Hardware design source data:
———
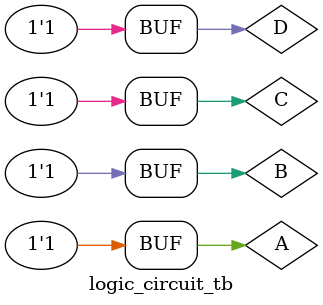
<source format=sv>
module logic_circuit_tb;
    logic A, B, C, D;
    logic Y, Z;
    logic_circuit uut (
        .A(A),
        .B(B),
        .C(C),
        .D(D),
        .Y(Y),
        .Z(Z)
    );
    initial begin
        A = 0; B = 0; C = 0; D = 0; #10;
        A = 0; B = 0; C = 0; D = 1; #10;
        A = 0; B = 0; C = 1; D = 0; #10;
        A = 0; B = 0; C = 1; D = 1; #10;
        A = 0; B = 1; C = 0; D = 0; #10;
        A = 0; B = 1; C = 0; D = 1; #10;
        A = 0; B = 1; C = 1; D = 0; #10;
        A = 0; B = 1; C = 1; D = 1; #10;
        A = 1; B = 0; C = 0; D = 0; #10;
        A = 1; B = 0; C = 0; D = 1; #10;
        A = 1; B = 0; C = 1; D = 0; #10;
        A = 1; B = 0; C = 1; D = 1; #10;
        A = 1; B = 1; C = 0; D = 0; #10;
        A = 1; B = 1; C = 0; D = 1; #10;
        A = 1; B = 1; C = 1; D = 0; #10;
        A = 1; B = 1; C = 1; D = 1; #10;
    end
endmodule

</source>
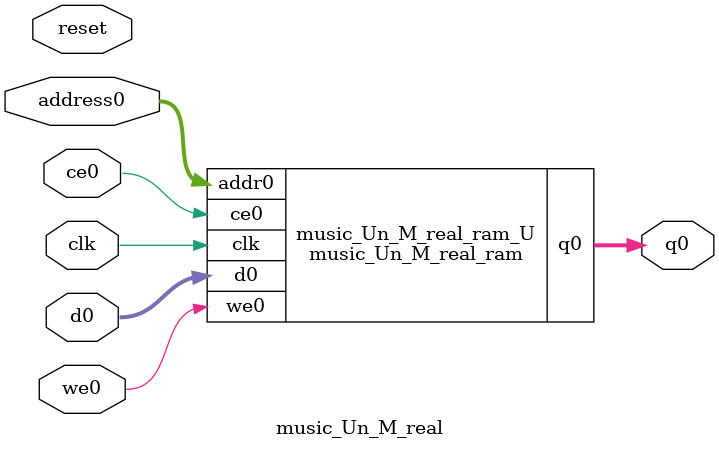
<source format=v>
`timescale 1 ns / 1 ps
module music_Un_M_real_ram (addr0, ce0, d0, we0, q0,  clk);

parameter DWIDTH = 32;
parameter AWIDTH = 3;
parameter MEM_SIZE = 8;

input[AWIDTH-1:0] addr0;
input ce0;
input[DWIDTH-1:0] d0;
input we0;
output reg[DWIDTH-1:0] q0;
input clk;

(* ram_style = "distributed" *)reg [DWIDTH-1:0] ram[0:MEM_SIZE-1];




always @(posedge clk)  
begin 
    if (ce0) 
    begin
        if (we0) 
        begin 
            ram[addr0] <= d0; 
        end 
        q0 <= ram[addr0];
    end
end


endmodule

`timescale 1 ns / 1 ps
module music_Un_M_real(
    reset,
    clk,
    address0,
    ce0,
    we0,
    d0,
    q0);

parameter DataWidth = 32'd32;
parameter AddressRange = 32'd8;
parameter AddressWidth = 32'd3;
input reset;
input clk;
input[AddressWidth - 1:0] address0;
input ce0;
input we0;
input[DataWidth - 1:0] d0;
output[DataWidth - 1:0] q0;



music_Un_M_real_ram music_Un_M_real_ram_U(
    .clk( clk ),
    .addr0( address0 ),
    .ce0( ce0 ),
    .we0( we0 ),
    .d0( d0 ),
    .q0( q0 ));

endmodule


</source>
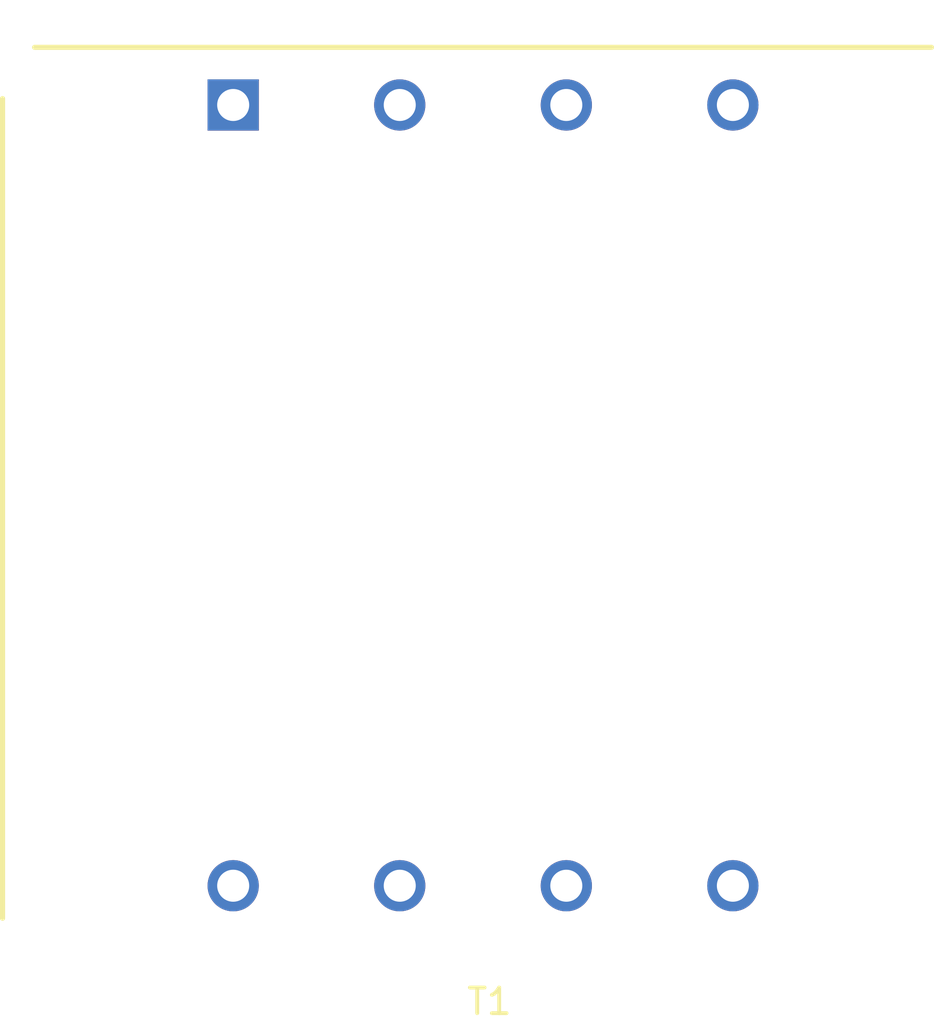
<source format=kicad_pcb>
(kicad_pcb (version 20171130) (host pcbnew "(5.1.5-0-10_14)")

  (general
    (thickness 1.6)
    (drawings 0)
    (tracks 0)
    (zones 0)
    (modules 1)
    (nets 1)
  )

  (page USLetter)
  (title_block
    (title "Pellet Zealot Driver Board")
    (date 2019-12-13)
    (rev v0.0.0)
    (company "Pellet Zealot")
    (comment 1 "Licensed under the Apache License, Version 2.0.")
    (comment 2 "Gabriel Gunderson")
  )

  (layers
    (0 F.Cu signal)
    (31 B.Cu signal)
    (32 B.Adhes user)
    (33 F.Adhes user)
    (34 B.Paste user)
    (35 F.Paste user)
    (36 B.SilkS user)
    (37 F.SilkS user)
    (38 B.Mask user)
    (39 F.Mask user)
    (40 Dwgs.User user)
    (41 Cmts.User user)
    (42 Eco1.User user)
    (43 Eco2.User user)
    (44 Edge.Cuts user)
    (45 Margin user)
    (46 B.CrtYd user)
    (47 F.CrtYd user)
    (48 B.Fab user)
    (49 F.Fab user)
  )

  (setup
    (last_trace_width 0.25)
    (trace_clearance 0.2)
    (zone_clearance 0.508)
    (zone_45_only no)
    (trace_min 0.2)
    (via_size 0.8)
    (via_drill 0.4)
    (via_min_size 0.4)
    (via_min_drill 0.3)
    (uvia_size 0.3)
    (uvia_drill 0.1)
    (uvias_allowed no)
    (uvia_min_size 0.2)
    (uvia_min_drill 0.1)
    (edge_width 0.05)
    (segment_width 0.2)
    (pcb_text_width 0.3)
    (pcb_text_size 1.5 1.5)
    (mod_edge_width 0.12)
    (mod_text_size 1 1)
    (mod_text_width 0.15)
    (pad_size 1.524 1.524)
    (pad_drill 0.762)
    (pad_to_mask_clearance 0.051)
    (solder_mask_min_width 0.25)
    (aux_axis_origin 0 0)
    (visible_elements FFFFFF7F)
    (pcbplotparams
      (layerselection 0x010fc_ffffffff)
      (usegerberextensions false)
      (usegerberattributes false)
      (usegerberadvancedattributes false)
      (creategerberjobfile false)
      (excludeedgelayer true)
      (linewidth 0.100000)
      (plotframeref false)
      (viasonmask false)
      (mode 1)
      (useauxorigin false)
      (hpglpennumber 1)
      (hpglpenspeed 20)
      (hpglpendiameter 15.000000)
      (psnegative false)
      (psa4output false)
      (plotreference true)
      (plotvalue true)
      (plotinvisibletext false)
      (padsonsilk false)
      (subtractmaskfromsilk false)
      (outputformat 1)
      (mirror false)
      (drillshape 1)
      (scaleselection 1)
      (outputdirectory ""))
  )

  (net 0 "")

  (net_class Default "This is the default net class."
    (clearance 0.2)
    (trace_width 0.25)
    (via_dia 0.8)
    (via_drill 0.4)
    (uvia_dia 0.3)
    (uvia_drill 0.1)
    (add_net "Net-(T1-Pad1)")
    (add_net "Net-(T1-Pad2)")
    (add_net "Net-(T1-Pad3)")
    (add_net "Net-(T1-Pad4)")
    (add_net "Net-(T1-Pad5)")
    (add_net "Net-(T1-Pad6)")
    (add_net "Net-(T1-Pad7)")
    (add_net "Net-(T1-Pad8)")
  )

  (module pz-hardware-driver:FS10-250-C2 (layer F.Cu) (tedit 5E3FC1E3) (tstamp 5E40159A)
    (at 112.55 102.2)
    (path /5E3FCC78)
    (fp_text reference T1 (at 0 20.5) (layer F.SilkS)
      (effects (font (size 1 1) (thickness 0.15)))
    )
    (fp_text value FS10-250-C2 (at 0 -17.75) (layer F.Fab)
      (effects (font (size 1 1) (thickness 0.15)))
    )
    (fp_line (start -19 17.25) (end -19 -14.75) (layer F.SilkS) (width 0.2))
    (fp_line (start -17.75 -16.75) (end 17.25 -16.75) (layer F.SilkS) (width 0.2))
    (pad 8 thru_hole circle (at 9.5 -14.5) (size 2 2) (drill 1.25) (layers *.Cu *.Mask))
    (pad 7 thru_hole circle (at 3 -14.5) (size 2 2) (drill 1.25) (layers *.Cu *.Mask))
    (pad 6 thru_hole circle (at -3.5 -14.5) (size 2 2) (drill 1.25) (layers *.Cu *.Mask))
    (pad 5 thru_hole circle (at -10 15.98) (size 2 2) (drill 1.25) (layers *.Cu *.Mask))
    (pad 4 thru_hole circle (at 9.5 15.98) (size 2 2) (drill 1.25) (layers *.Cu *.Mask))
    (pad 3 thru_hole circle (at 3 15.98) (size 2 2) (drill 1.25) (layers *.Cu *.Mask))
    (pad 2 thru_hole circle (at -3.5 15.98) (size 2 2) (drill 1.25) (layers *.Cu *.Mask))
    (pad 1 thru_hole rect (at -10 -14.5) (size 2 2) (drill 1.25) (layers *.Cu *.Mask))
    (model ${KIPRJMOD}/models/FS10-250.step
      (at (xyz 0 0 0))
      (scale (xyz 1 1 1))
      (rotate (xyz 0 0 0))
    )
  )

)

</source>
———
▶ _Required action_: What is the number of lines in the records that hold the word "SilkS"? Answer with that number only.

▶ _Problem solution_: 5